A more compelling valuation would be to show a comparison of the EV/EBITDA multiple both companies currently trade at as shown below:
Here, we see that on the basis of this valuation, Ingles trades at a 22% discount to the price that Harris Teeter was just acquired at.
However, the real eye opener is when you adjust the EV/EBITDA valuation to account for the significant operating leases carried by Harris Teeter. This is where the rubber meets the road from a valuation standpoint, and investors can begin to see how the significant amount of owned PP&E begins to drive Ingles into the bargain bin from a valuation standpoint as seen below:
Here, you see how the burden of the operating leases, adjusted in the valuation to be treated as debt, significantly increases the discount at which Ingles is valued compared to Harris Teeter.
For all intents and purposes, this seems to be a pretty straight forward analysis that Ingles is woefully undervalued in a sector that is seeing a significant amount of M&A activity.
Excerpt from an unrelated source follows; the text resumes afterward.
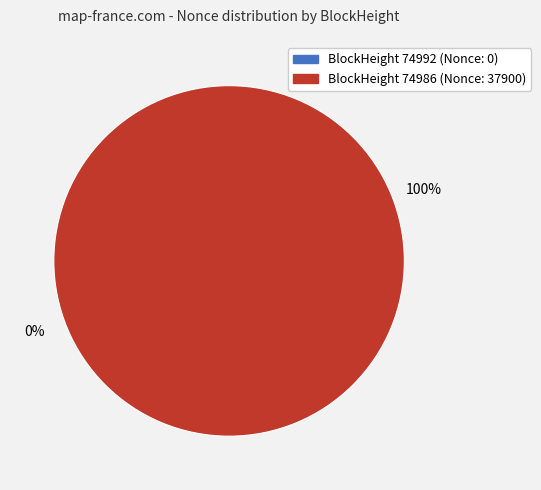

What is the majority slice?

74986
If stumbling upon an opportunity such as this does not make do a double take, you need to rethink your investment strategy.
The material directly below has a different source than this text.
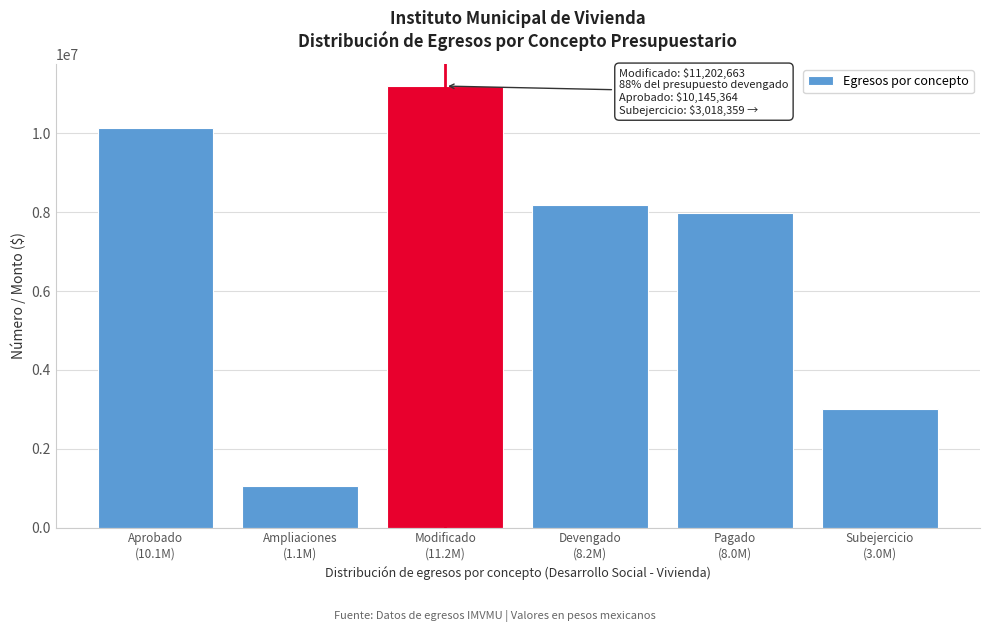

What is the smallest value displayed?

1057299.2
There are clearly buyers interested in either a LBO in the grocery space (PE firms) or other grocery chains that would be looking to expand further into the southeast US (Publix).
Ingles represents at the same time both a similar and entirely different acquisition proposition. On one hand, while the store size and geography overlap almost identically to Harris Teeter, the type of customer served by the two companies is vastly different. On the other hand, Ingles is sitting on a significant pile of assets that serve to lower the implied valuation through lower operating leases and present a potential acquiring opportunity to fund part of the acquisition through disposing of non-strategic properties.
I believe a counter argument would be that, even while Ingles is 30% undervalued compared to Harris Teeter on an adjusted EV/EBITDA basis, a portion of this valuation is warranted due to slower growth and a different consumer served by Ingles. While I would agree with that argument to some extent, I think it is entirely offset by the value that is currently locked in the real estate owned by Ingles which a PE firm immediately would look to monetize if the ROI dictated the disposal of any of the assets. Ingles, trading at a market cap of 24% of the value assigned to the Harris Teeter acquisition (excluding debt), also is a much smaller acquisition target increasing the scope of potential acquirers. The sector is ripe for acquisitions, and Ingles would appear to be the next logical dance partner.
Disclosure: I have no positions in any stocks mentioned, and no plans to initiate any positions within the next 72 hours. I wrote this article myself, and it expresses my own opinions. I am not receiving compensation for it (other than from Seeking Alpha). I have no business relationship with any company whose stock is mentioned in this article.